The architect’s task while designing the interior of this music club was that of realising the vision of a unique spatial and acoustic experience together with the client. An overall spatial concept that had to fulfill high design aspirations as well as acoustic challenges was devised.


The music club’s some 600m² are divided into two differently sized dance floors and one bar room.


On the first dance floor, Blitz, which is 35m long and 8m wide, the technical, functional aesthetics of steel and wood form the dominant element. The custom-made wall and ceiling panels, specially optimised for electronic music, play an important role in the acoustics of the room.


The second dance floor, Plus, is acoustically isolated and speaks its own design language. Without a noticeable beginning or end, a continuous flow of ‘recesses’ lines the walls. These relief-like recesses are flooded by light that changes to the sound of the music. The visitor is immersed in a world of music, light and abstract shapes.


The computational designer Simon Vorhammer developed an algorithm for spreading more than 10.000 ‘valleys’ and ‘ridges’ over an overall length of 25m. It is based on the behaviour of flocking birds and swarming fish and insects. The pattern never repeats itself. During the short period of four months from the planning to the completion of the project, the biggest challenge was that of finding an efficient process for the fabrication and coordination of the different engineering elements.

▸ ENTRIES SUPPLIED:
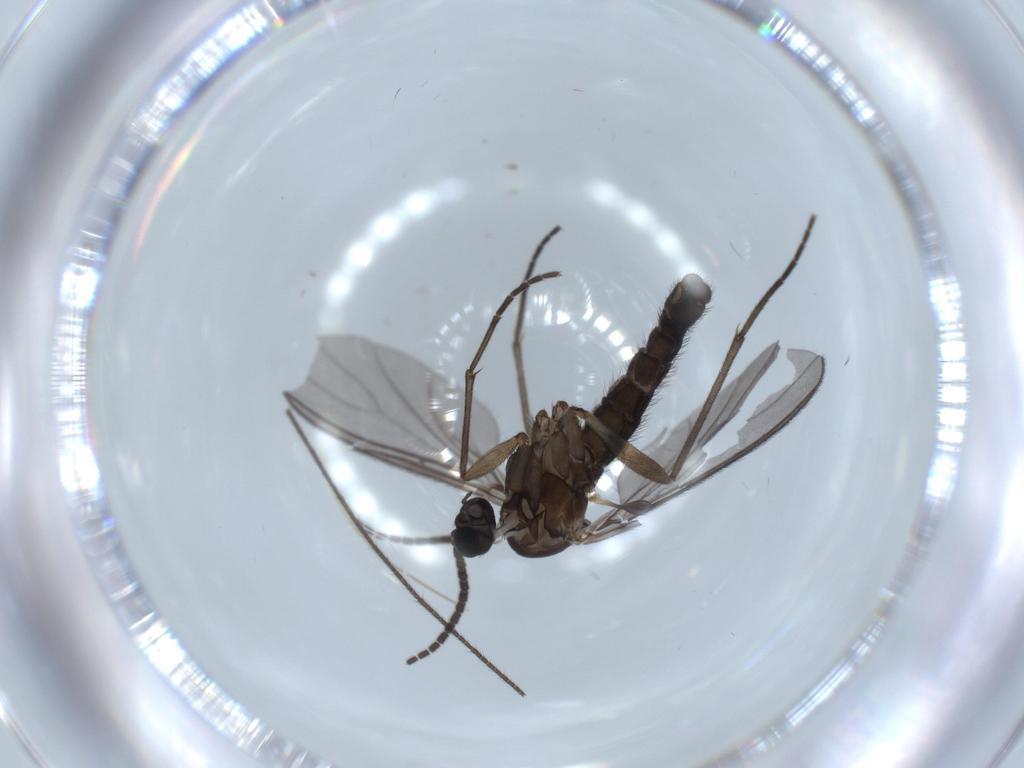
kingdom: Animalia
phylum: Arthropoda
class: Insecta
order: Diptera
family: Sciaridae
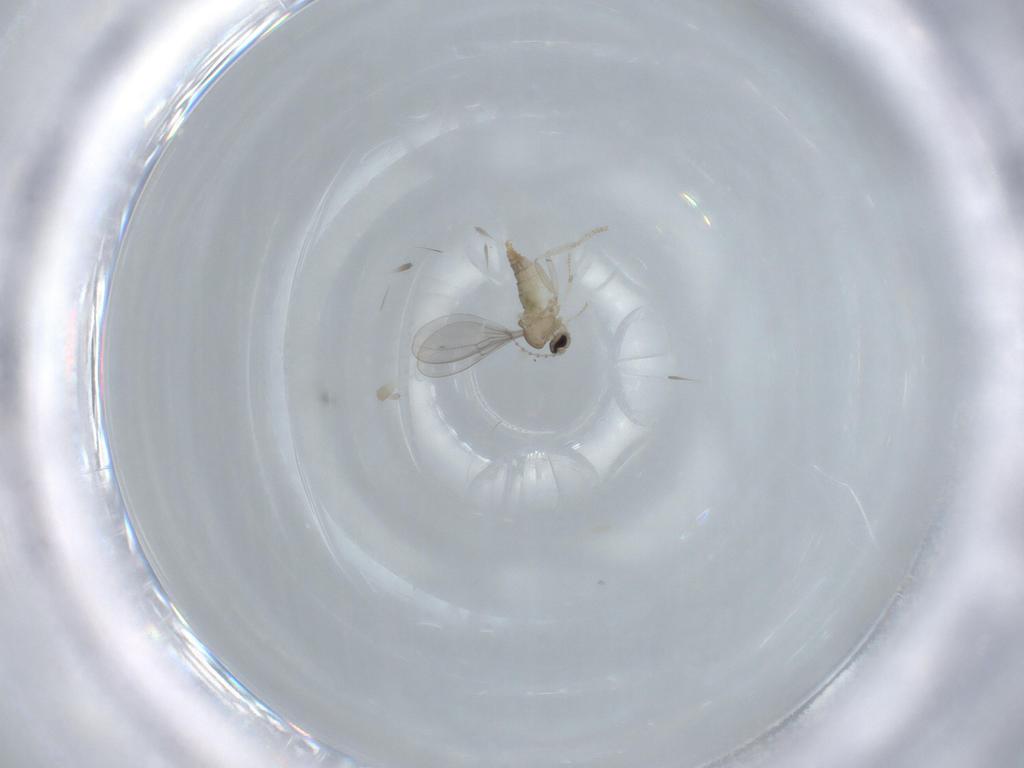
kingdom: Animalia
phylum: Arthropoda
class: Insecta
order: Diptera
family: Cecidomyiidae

--

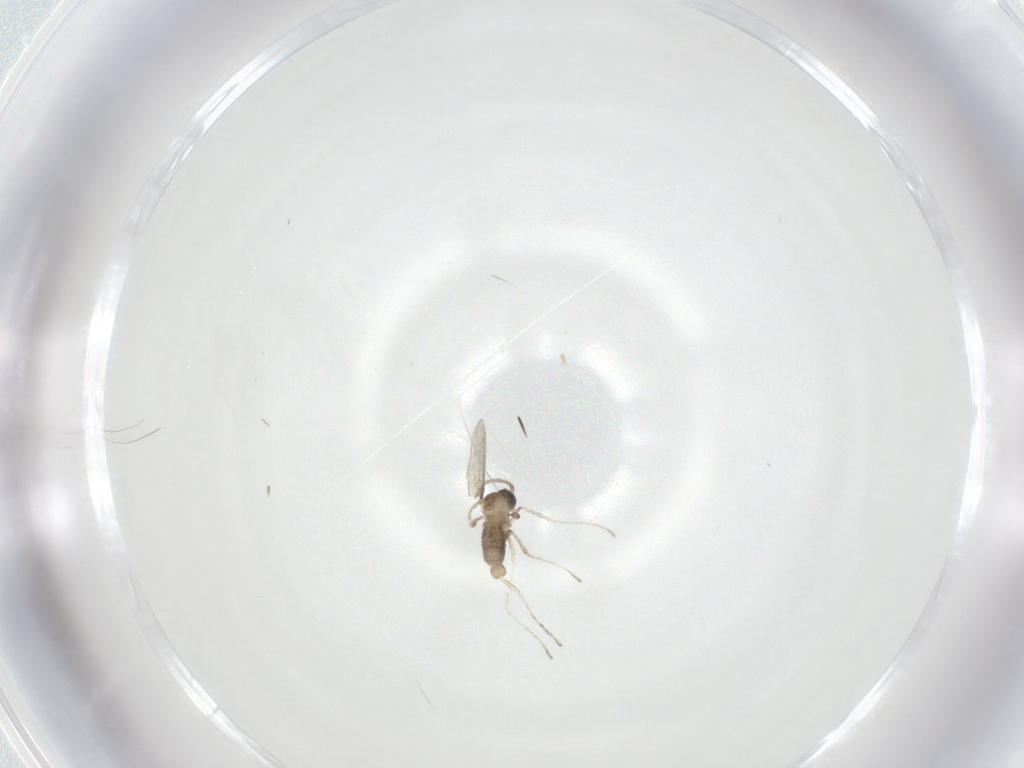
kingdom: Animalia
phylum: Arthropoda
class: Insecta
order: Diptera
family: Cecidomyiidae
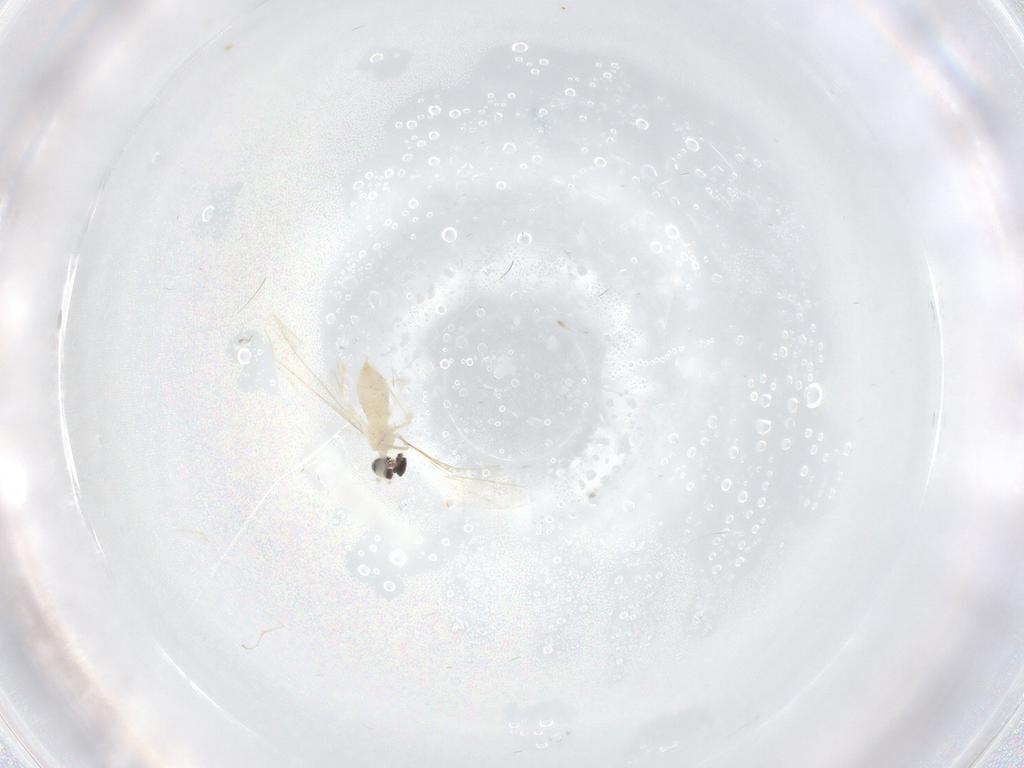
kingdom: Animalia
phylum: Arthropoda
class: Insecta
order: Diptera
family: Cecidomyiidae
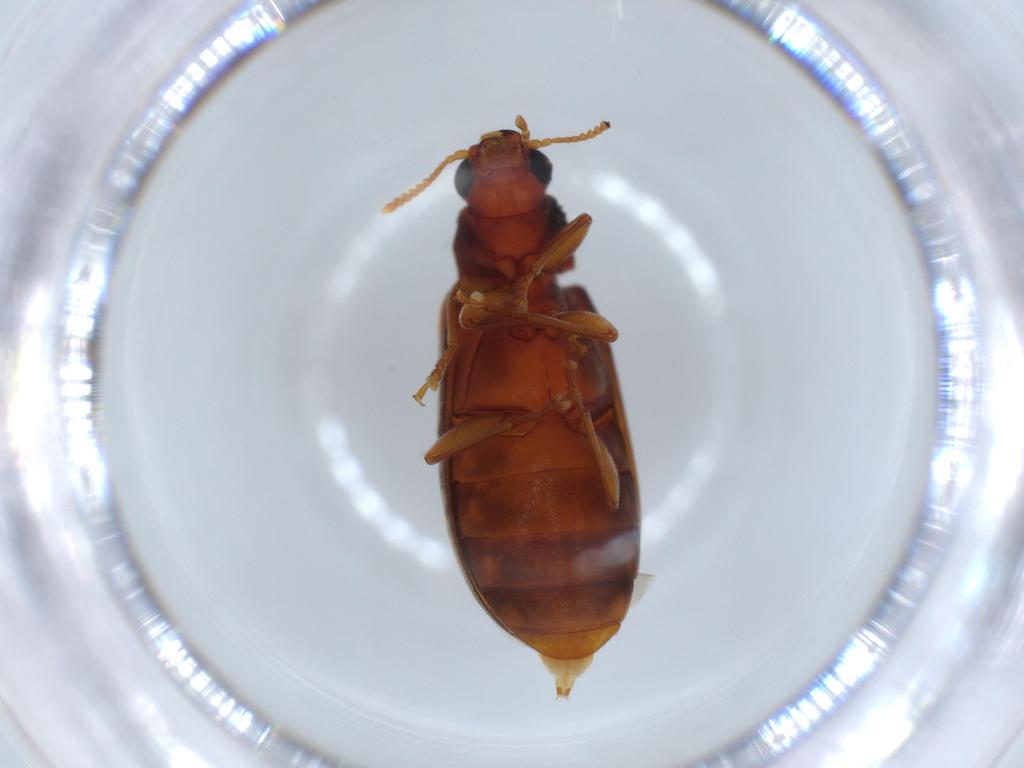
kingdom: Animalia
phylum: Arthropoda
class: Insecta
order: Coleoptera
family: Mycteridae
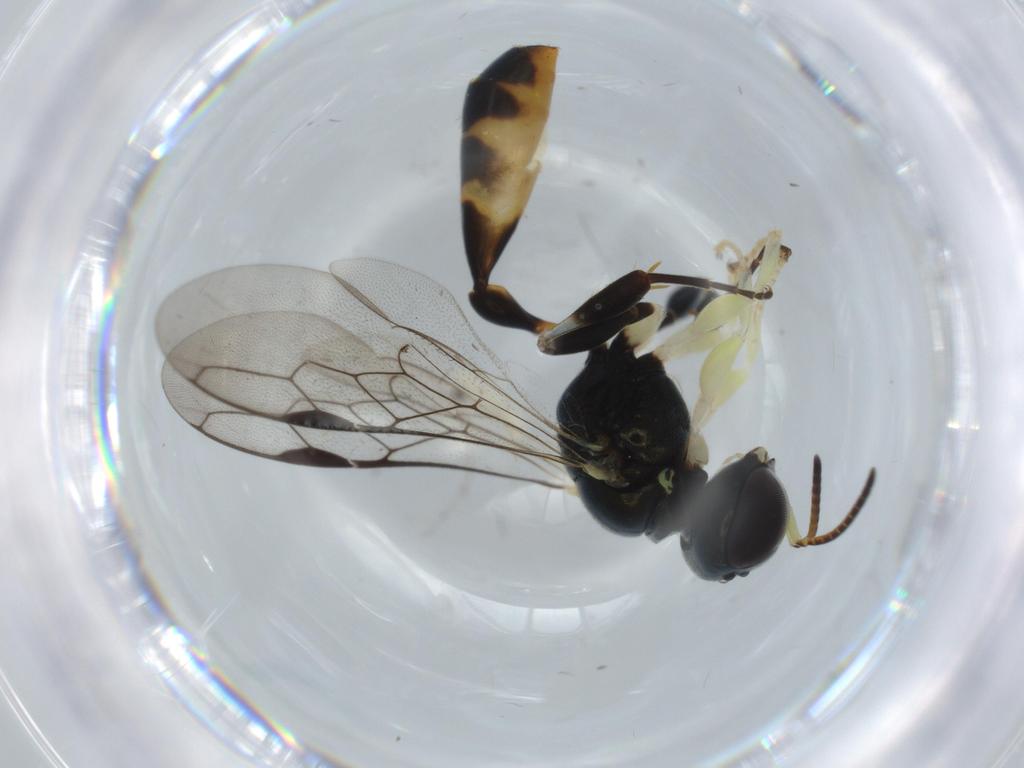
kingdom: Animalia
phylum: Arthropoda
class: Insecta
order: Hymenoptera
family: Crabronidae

▸ DESCRIPTION OF THE TASK:
In the music club text, what natural behavior is Simon Vorhammer's algorithm for the wall pattern based on?

▸ EXERCISE ANSWER:
It is based on the behavior of flocking birds and swarming fish and insects.